Ce n’est pas un acteur caméléon. Au contraire, Noel Gugliemi assume son image, son style, ses tics de jeu. Il incarne à lui seul une version hyper-codifiée de la figure du gangster latino de Los Angeles, entre caricature et hommage.
Il sait que ses rôles alimentent un cliché. Mais selon lui, mieux vaut tenir ce rôle que le vivre pour de vrai. Et c’est là que son parcours devient singulier : il utilise sa notoriété pour détourner le stéréotype et en faire un message de prévention.

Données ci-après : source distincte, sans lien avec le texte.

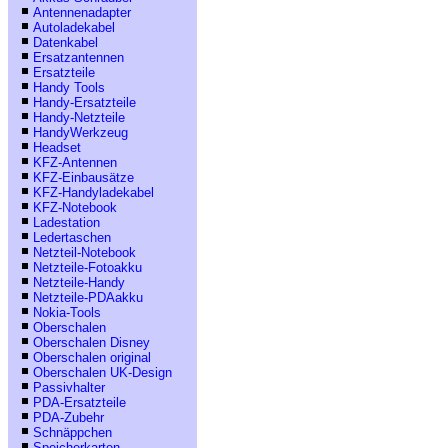
Antennenadapter
Autoladekabel
Datenkabel
Ersatzantennen
Ersatzteile
Handy Tools
Handy-Ersatzteile
Handy-Netzteile
HandyWerkzeug
Headset
KFZ-Antennen
KFZ-Einbausätze
KFZ-Handyladekabel
KFZ-Notebook
Ladestation
Ledertaschen
Netzteil-Notebook
Netzteile-Fotoakku
Netzteile-Handy
Netzteile-PDAakku
Nokia-Tools
Oberschalen
Oberschalen Disney
Oberschalen original
Oberschalen UK-Design
Passivhalter
PDA-Ersatzteile
PDA-Zubehr
Schnäppchen
Speicherkarten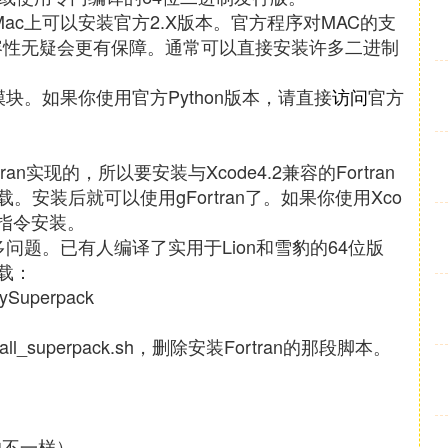
Mac上可以安装官方2.X版本。官方程序对MAC的支
兼容性无疑会更有保障。通常可以直接安装许多二进制
y等模块。如果你使用官方Python版本，请直接
访问
官方
ran实现的，所以要安装与Xcode4.2兼容的Fortran
安装后就可以使用gFortran了。如果你使用Xco
页指令安装。
问题。已有人编译了实用于Lion和雪豹的64位版
载：
ipySuperpack
。
l_superpack.sh，删除安装Fortran的那段脚本。
的不一样）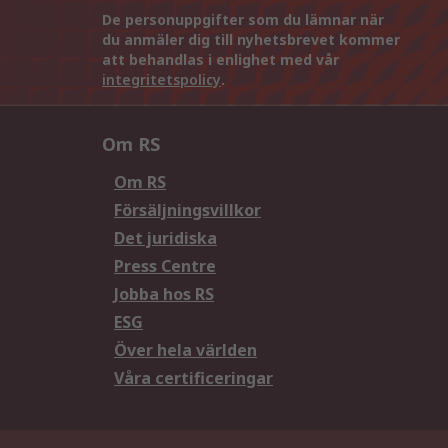
De personuppgifter som du lämnar när
du anmäler dig till nyhetsbrevet kommer
att behandlas i enlighet med vår
integritetspolicy
.
Om RS
Om RS
Försäljningsvillkor
Det juridiska
Press Centre
Jobba hos RS
ESG
Över hela världen
Våra certificeringar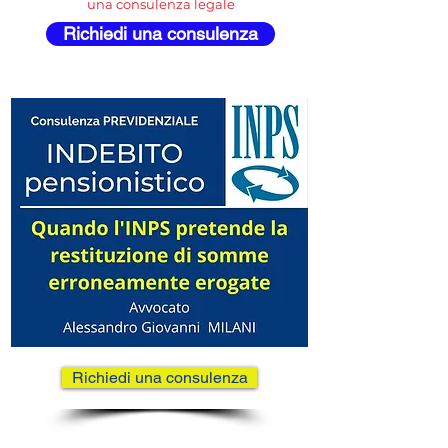
una consulenza legale
Richiedi una consulenza
Richiedi una consulenza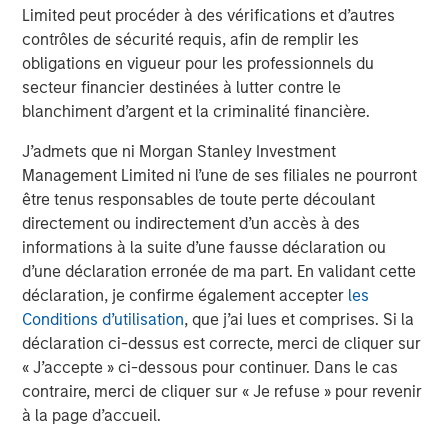
it is likely that the number of GPs actively making new
Limited peut procéder à des vérifications et d’autres
investments will fall over the coming years.
contrôles de sécurité requis, afin de remplir les
obligations en vigueur pour les professionnels du
What We Are Doing
secteur financier destinées à lutter contre le
The transformative impact of artificial intelligence is no
blanchiment d’argent et la criminalité financière.
longer confined to large-cap public companies. The
benefits of AI are now cascading into mid-sized private
J’admets que ni Morgan Stanley Investment
companies, which are leveraging these tools to drive
Management Limited ni l’une de ses filiales ne pourront
efficiency, accelerate product development, and enhance
être tenus responsables de toute perte découlant
customer engagement.
directement ou indirectement d’un accès à des
informations à la suite d’une fausse déclaration ou
In 2025, more than half of the portfolio companies that
d’une déclaration erronée de ma part. En validant cette
we control in our PE middle market funds have active AI
déclaration, je confirme également accepter
les
initiatives, ranging from agentic customer support and
Conditions d’utilisation
, que j’ai lues et comprises. Si la
automated coding to predictive maintenance and
déclaration ci-dessus est correcte, merci de cliquer sur
dynamic pricing. A majority believe that AI will become
« J’accepte » ci-dessous pour continuer. Dans le cas
material to their growth thesis, even at this early stage of
contraire, merci de cliquer sur « Je refuse » pour revenir
adoption. These technologies are rapidly reimagining
à la page d’accueil.
workflows, reducing costs, and unlocking new domains
of value creation.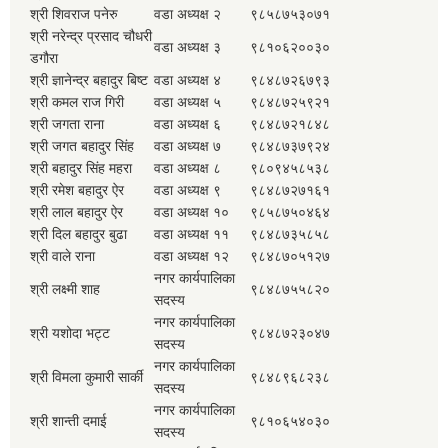
श्री शिवराज पनेरु
वडा अध्यक्ष २
९८५८७५३०७१
श्री नरेन्द्र प्रसाद चौधरी
वडा अध्यक्ष ३
९८१०६२००३०
डगौरा
श्री ज्ञानेन्द्र बहादुर बिष्ट
वडा अध्यक्ष ४
९८४८७२६७९३
श्री कमल राज गिरी
वडा अध्यक्ष ५
९८४८७२५९२१
श्री जगता राना
वडा अध्यक्ष ६
९८४८७२१८४८
श्री जगत बहादुर सिंह
वडा अध्यक्ष ७
९८४८७३७९२४
श्री बहादुर सिंह महरा
वडा अध्यक्ष ८
९८०९४५८५३८
श्री रमेश बहादुर ऐर
वडा अध्यक्ष ९
९८४८७२७१६१
श्री लाल बहादुर ऐर
वडा अध्यक्ष १०
९८५८७५०४६४
श्री दिल बहादुर बुढा
वडा अध्यक्ष ११
९८४८७३५८५८
श्री वाले राना
वडा अध्यक्ष १२
९८४८७०५१२७
नगर कार्यपालिका
श्री लक्ष्मी शाह
९८४८७५५८२०
सदस्य
नगर कार्यपालिका
श्री यशोदा भट्ट
९८४८७२३०४७
सदस्य
नगर कार्यपालिका
श्री विमला कुमारी सार्की
९८४८९६८२३८
सदस्य
नगर कार्यपालिका
श्री शान्ती दमाई
९८१०६५४०३०
सदस्य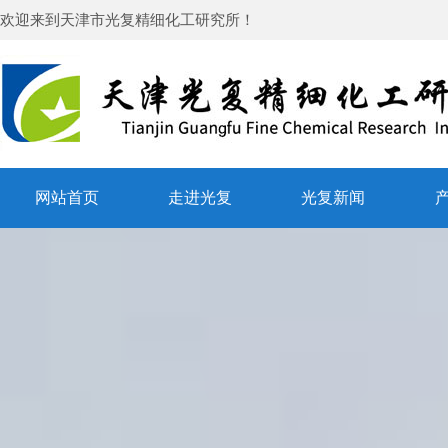
欢迎来到
天津市光复精细化工研究所
！
网站首页
走进光复
光复新闻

De l’écran aux écoles : un acteur engagé
Au-delà du cinéma, Noel Gugliemi consacre une grande partie de son temps à parler dans les lycées, les centres pour jeunes en difficulté, les prisons, les foyers, où il partage son histoire. Il raconte comment il a failli tout perdre, comment il a transformé sa douleur en carrière, et surtout comment le choix de sortir de la rue est possible.

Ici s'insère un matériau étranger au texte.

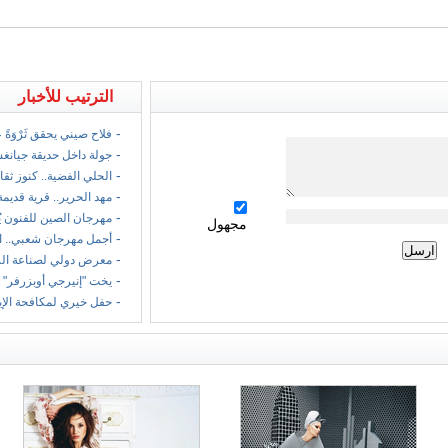
الترتيب للأخبار
-
فلاح صيني يحقق ثَرْوَةً
-
جولة داخل حديقة جيانغ
-
الحلي الفضية.. كنوز ثقا
-
مهد الحرير.. قرية قديمة
-
مهرجان الصين للفنون ي
مجهول
-
أجمل مهرجان شعبي.. ا
-
معرض دولي لصناعة الر
-
يخت "إنيرجي أوبزرفر" 
-
حفل خيري لمكافحة الإ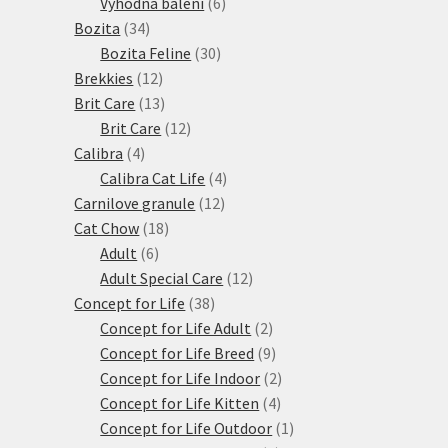
produkty
6
Výhodná balení
6
34
produktů
Bozita
34
produktů
30
Bozita Feline
30
12
produktů
Brekkies
12
produktů
13
Brit Care
13
produktů
12
Brit Care
12
4
produktů
Calibra
4
produkty
4
Calibra Cat Life
4
12
produkty
Carnilove granule
12
18
produktů
Cat Chow
18
6
produktů
Adult
6
produktů
12
Adult Special Care
12
38
produktů
Concept for Life
38
produktů
2
Concept for Life Adult
2
produkty
9
Concept for Life Breed
9
produktů
2
Concept for Life Indoor
2
4
produkty
Concept for Life Kitten
4
produkty
1
Concept for Life Outdoor
1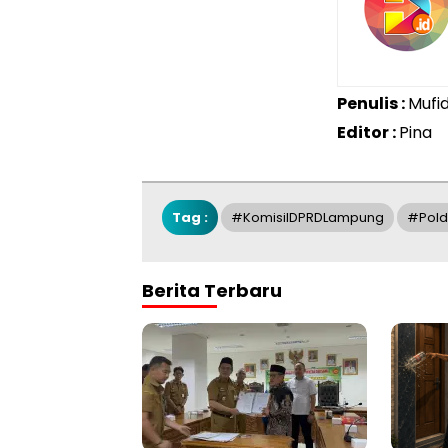
Penulis :
Mufi
Editor :
Pina
Tag :
#KomisiIDPRDLampung
#pol
Berita Terbaru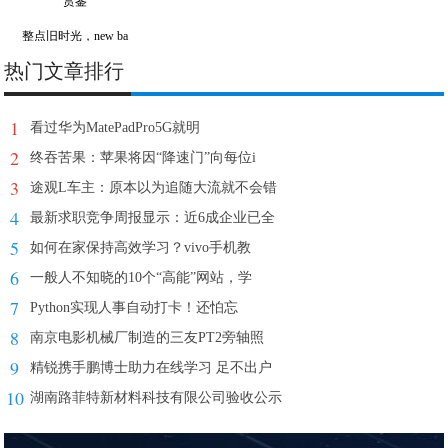
整点旧时光，new ba
热门文章排行
1
看过华为MatePadPro5G就明
2
终吞苦果：苹果将因“降速门”向每位i
3
途观L车主：原本以为追随大流就不会错
4
最新求职竞争周报显示：近6成企业已全
5
如何在家保持高效学习？vivo手机教
6
一般人不知晓的10个“高能”网站，学
7
Python实现人事自动打卡！还怕忘
8
南京电影机械厂制造的三友PT2旁轴照
9
精锐携手鹏博士助力在线学习 足不出户
10
湖南路菲特新材料科技有限公司验收公示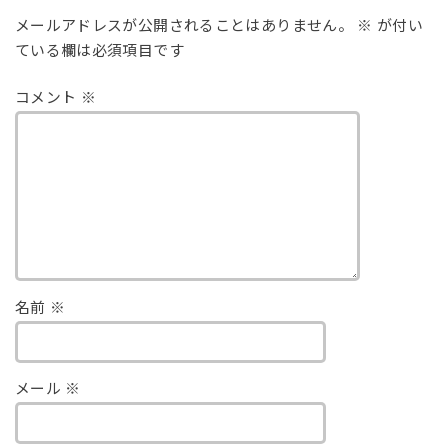
メールアドレスが公開されることはありません。
※
が付い
ている欄は必須項目です
コメント
※
名前
※
メール
※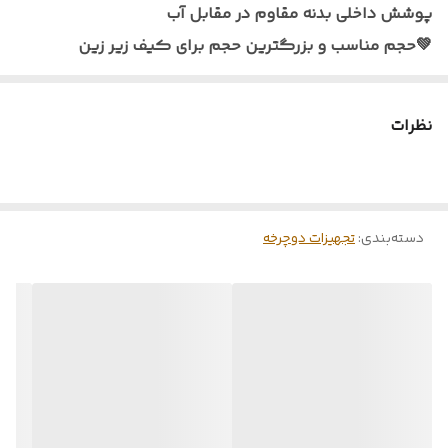
پوشش داخلی بدنه مقاوم در مقابل آب
🟡طریقه مصرف
دارای تسمه برای اتصاببه قسمت های مختلف
💚حجم مناسب و بزرگترین حجم برای کیف زیر زین
دوچرخه
💚در رول با یک در اضافه کاملاً بسته می شود
🔵 میزان ضدآب
مقاوم در برابر آب
💚حجم حدودا سه لیتر
نظرات
💚با پوشش داخلی
💚بدنه مقاوم در مقابل آب
دسته‌بندی
:
تجهیزات دوچرخه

Il n’hésite pas à évoquer son ancienne vie de petit criminel, ses tatouages, ses erreurs. Il en fait même un outil pédagogique. Ce qu’il incarne à l’écran devient un prétexte pour aborder la réalité des quartiers pauvres, de l’incarcération précoce, des familles brisées.
Contrairement à d'autres figures hollywoodiennes, il ne prétend pas être un modèle. Il se définit plutôt comme un exemple de ce qu’on peut éviter, ou dépasser, avec les bons choix, même tardifs.
Un stéréotype assumé, mais aussi une stratégie de survie
Il serait facile de réduire Noel Gugliemi à un acteur typecast, coincé dans son propre personnage. Mais lui voit les choses autrement : chaque rôle, aussi petit soit-il, est une chance de rester sur les rails, d’avoir un revenu stable, et de continuer à aider les autres. Il connaît parfaitement les limites de son image, mais il sait aussi que la constance a de la valeur, dans une industrie qui oublie vite.
Il a aussi développé des projets plus personnels, des films indépendants où il incarne des personnages plus nuancés, parfois même comiques ou spirituels. Mais ces œuvres restent plus confidentielles. Pour le grand public, il est et reste "Hector", et cela semble lui convenir.